Last years chicks. Just about time to start the cycle again!
Ah the taste of real food as opposed to chemically farmed food... we just had the first steaks last night that were raised on this farm. Its so nice to know exactly what created that meat you're eating. And yeah we had a local butcher come out kill dress out and quarter him hang him for a couple weeks cut and wrap and flash freeze and vacum pack the meat. Best steak I can remember eating in a long time. No hormones vaccines antibiotics or grain etc. Mostly grass fed but with all the dandelions plantain chicory tulies and what ever else was growing out there for food and medicine for animals.
Great job @fishculture. It looks like a lot of work but the food is good.
Following love your writing style. Captivating. God Bless
I see you are into microgreens, we are just about to jump into that. Followed back
Cute voted and followed
Good for you!!
I know butchering is a difficult and unpleasant task, but it does get easier over time. When I started out, it was awful and I didnt know if I could do it, but now it is another job to do. No, I dont forget the value of the life I am taking, but I am now able to eat chicken the same day I butcher. (Something I could not do before.) Just like everything in life worth doing, practice makes, if not perfect, well, proficient. And raising fresh meat is definitely worth doing. :)
Indeed, I am much more appreciative of the life I take to sustain my own, including the plant life. My husband and I call vegans "plant haters" and it is only half a joke.
Good job @fishyculture
those chicks were cute.....
And I think it is the best way to get some fresh chicken.
Oooh que cositas
Hilarious! Made me laugh. So true... Fellow homesteader new to Steemit here, happy to follow your blog!
The title didn't match what you wrote. Maybe "How I process home raised chickens and eating "dog" in Tijuana." would have been better. I was expecting a story on the dark side of homsteading like actualy butchering your own food or the gross parts about raising your own food. Not why you started homesteading and eating "dog". Clickbaited me good.
So YOU had expectations, and when my article did not match YOUR expectations, you blame me? The story WAS about our first home butchering experience... with an attempt at some humor. It is NOT clickbait, try reading articles with open eyes not preconceived notions.

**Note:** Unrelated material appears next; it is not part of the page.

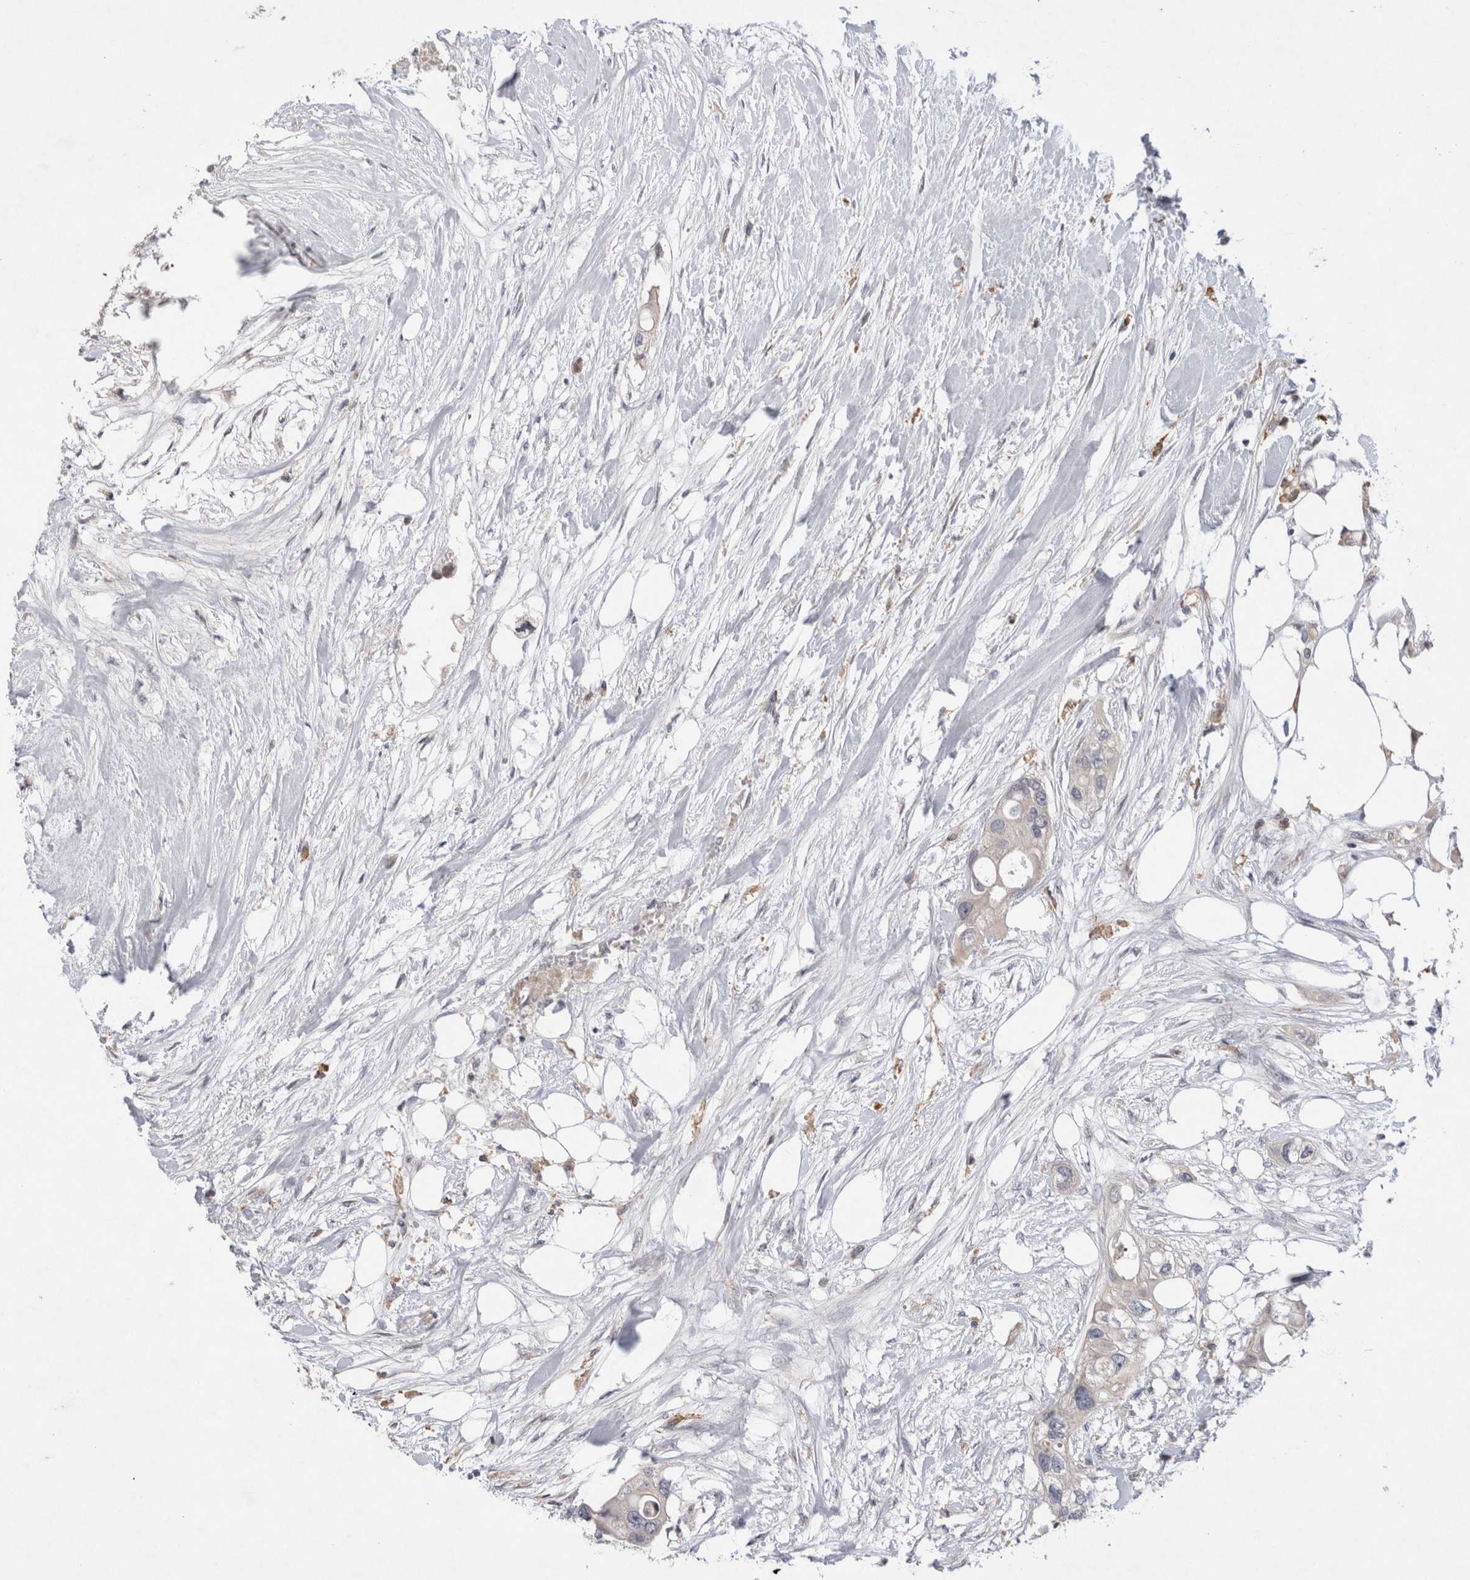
{"staining": {"intensity": "negative", "quantity": "none", "location": "none"}, "tissue": "colorectal cancer", "cell_type": "Tumor cells", "image_type": "cancer", "snomed": [{"axis": "morphology", "description": "Adenocarcinoma, NOS"}, {"axis": "topography", "description": "Colon"}], "caption": "Image shows no significant protein staining in tumor cells of adenocarcinoma (colorectal). (IHC, brightfield microscopy, high magnification).", "gene": "VSIG4", "patient": {"sex": "female", "age": 57}}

Sorry but if you title something like "My red dog" it's expected that it's going to involve a red dog if not its clickbait. Open your eyes too and try to see things from a different perspective. Every opinion is valid and everybody has one.
"Every opinion is valid."
Nope.
But the mute button works on everyone!
Why do you come to a month old post to try to carry on a pointless argument? Buh-bye!